🤖 AI Summary
Large language models (LLMs) frequently generate code that fails formal verification, hindering their deployment in hardware and safety-critical applications.
Method: This paper introduces the first verification-driven, end-to-end natural language-to-silicon design generation framework. It integrates PREFACE—a reinforcement learning–based prompt optimization framework—into hardware synthesis without model fine-tuning, guiding LLMs to produce Dafny-verified correct code. The framework automatically translates verified specifications into synthesizable C code and RTL via a novel pipeline combining PyLog-based logic translation, the Dafny Python backend, and Vivado HLS high-level synthesis.

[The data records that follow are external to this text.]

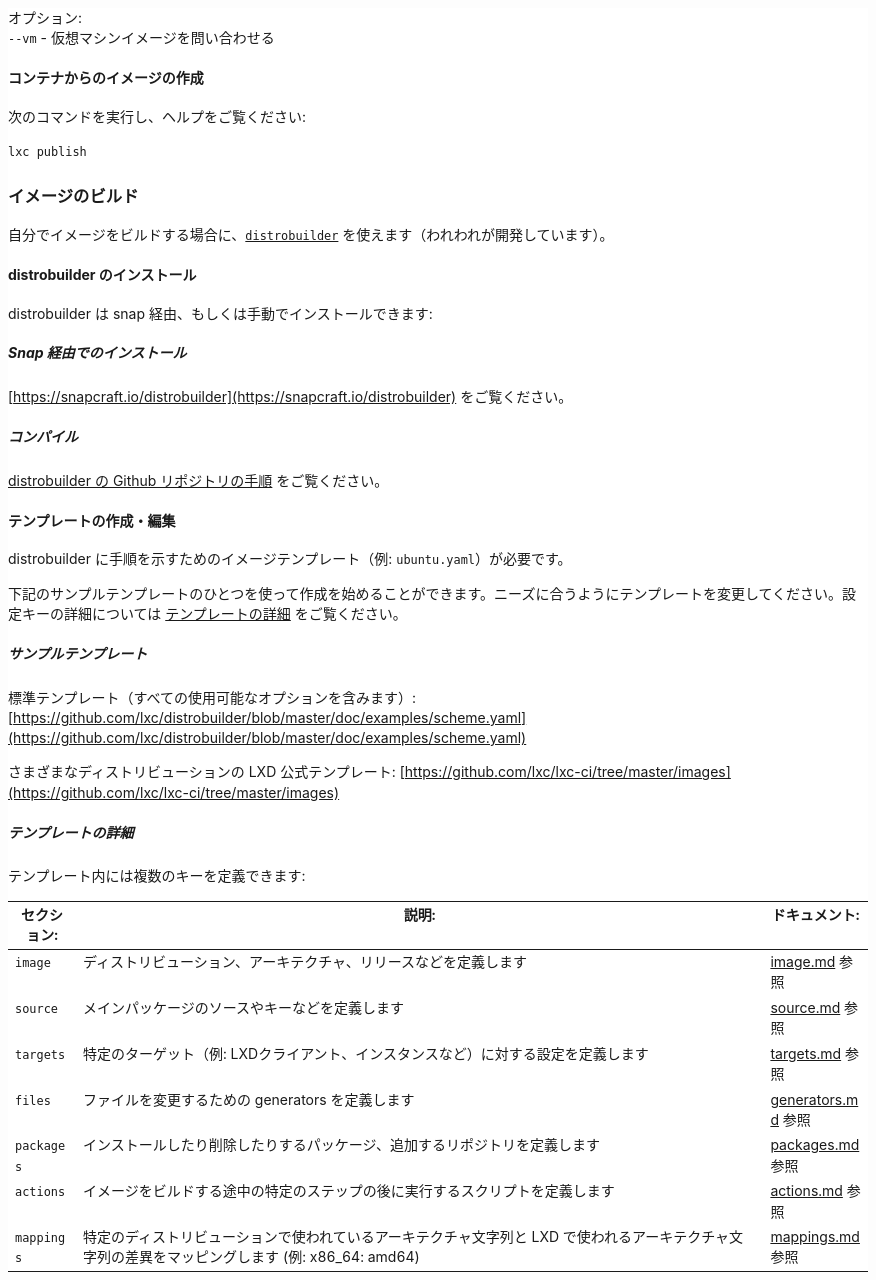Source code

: 
オプション:   
`--vm` - 仮想マシンイメージを問い合わせる

#### コンテナからのイメージの作成 

次のコマンドを実行し、ヘルプをご覧ください:

	lxc publish

### イメージのビルド 

自分でイメージをビルドする場合に、[`distrobuilder`](https://github.com/lxc/distrobuilder) を使えます（われわれが開発しています）。

#### distrobuilder のインストール 

distrobuilder は snap 経由、もしくは手動でインストールできます:

##### Snap 経由でのインストール 

[https://snapcraft.io/distrobuilder](https://snapcraft.io/distrobuilder) をご覧ください。

##### コンパイル 

[distrobuilder の Github リポジトリの手順](https://github.com/lxc/distrobuilder/#installing-from-source) をご覧ください。

#### テンプレートの作成・編集 

distrobuilder に手順を示すためのイメージテンプレート（例: `ubuntu.yaml`）が必要です。


下記のサンプルテンプレートのひとつを使って作成を始めることができます。ニーズに合うようにテンプレートを変更してください。設定キーの詳細については [テンプレートの詳細](#_42) をご覧ください。

##### サンプルテンプレート 

標準テンプレート（すべての使用可能なオプションを含みます）: [https://github.com/lxc/distrobuilder/blob/master/doc/examples/scheme.yaml](https://github.com/lxc/distrobuilder/blob/master/doc/examples/scheme.yaml)


さまざまなディストリビューションの LXD 公式テンプレート:
[https://github.com/lxc/lxc-ci/tree/master/images](https://github.com/lxc/lxc-ci/tree/master/images)

##### テンプレートの詳細 

テンプレート内には複数のキーを定義できます:


| セクション: | 説明: | ドキュメント: |
| --- | --- | --- |
| `image` | ディストリビューション、アーキテクチャ、リリースなどを定義します | [image.md](https://github.com/lxc/distrobuilder/blob/master/doc/image.md) 参照 |
| `source` | メインパッケージのソースやキーなどを定義します | [source.md](https://github.com/lxc/distrobuilder/blob/master/doc/source.md) 参照 |
| `targets` | 特定のターゲット（例: LXDクライアント、インスタンスなど）に対する設定を定義します | [targets.md](https://github.com/lxc/distrobuilder/blob/master/doc/targets.md) 参照 |
| `files` | ファイルを変更するための generators を定義します | [generators.md](https://github.com/lxc/distrobuilder/blob/master/doc/generators.md) 参照 |
| `packages` | インストールしたり削除したりするパッケージ、追加するリポジトリを定義します | [packages.md](https://github.com/lxc/distrobuilder/blob/master/doc/packages.md) 参照 |
| `actions` | イメージをビルドする途中の特定のステップの後に実行するスクリプトを定義します | [actions.md](https://github.com/lxc/distrobuilder/blob/master/doc/actions.md) 参照 |
| `mappings` | 特定のディストリビューションで使われているアーキテクチャ文字列と LXD で使われるアーキテクチャ文字列の差異をマッピングします (例: x86_64: amd64) | [mappings.md](https://github.com/lxc/distrobuilder/blob/master/doc/mappings.md) 参照 |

Contribution/Results: Evaluated on a benchmark of 100 tasks, the framework achieves a 72% end-to-end success rate and improves Dafny verification pass rate by 21 percentage points. It enables correctness-by-construction, scalable, and fully automated NL-to-silicon synthesis.
📝 Abstract
Large Language Models (LLMs) have demonstrated impressive capabilities in automated code generation but frequently produce code that fails formal verification, an essential requirement for hardware and safety-critical domains. To overcome this fundamental limitation, we previously proposed PREFACE, a model-agnostic framework based on reinforcement learning (RL) that iteratively repairs the prompts provided to frozen LLMs, systematically steering them toward generating formally verifiable Dafny code without costly fine-tuning. This work presents Proof2Silicon, a novel end-to-end synthesis framework that embeds the previously proposed PREFACE flow to enable the generation of correctness-by-construction hardware directly from natural language specifications. Proof2Silicon operates by: (1) leveraging PREFACE's verifier-driven RL agent to optimize prompt generation iteratively, ensuring Dafny code correctness; (2) automatically translating verified Dafny programs into synthesizable high-level C using Dafny's Python backend and PyLog; and (3) employing Vivado HLS to produce RTL implementations. Evaluated rigorously on a challenging 100-task benchmark, PREFACE's RL-guided prompt optimization consistently improved Dafny verification success rates across diverse LLMs by up to 21%. Crucially, Proof2Silicon achieved an end-to-end hardware synthesis success rate of up to 72%, generating RTL designs through Vivado HLS synthesis flows. These results demonstrate a robust, scalable, and automated pipeline for LLM-driven, formally verified hardware synthesis, bridging natural-language specification and silicon realization.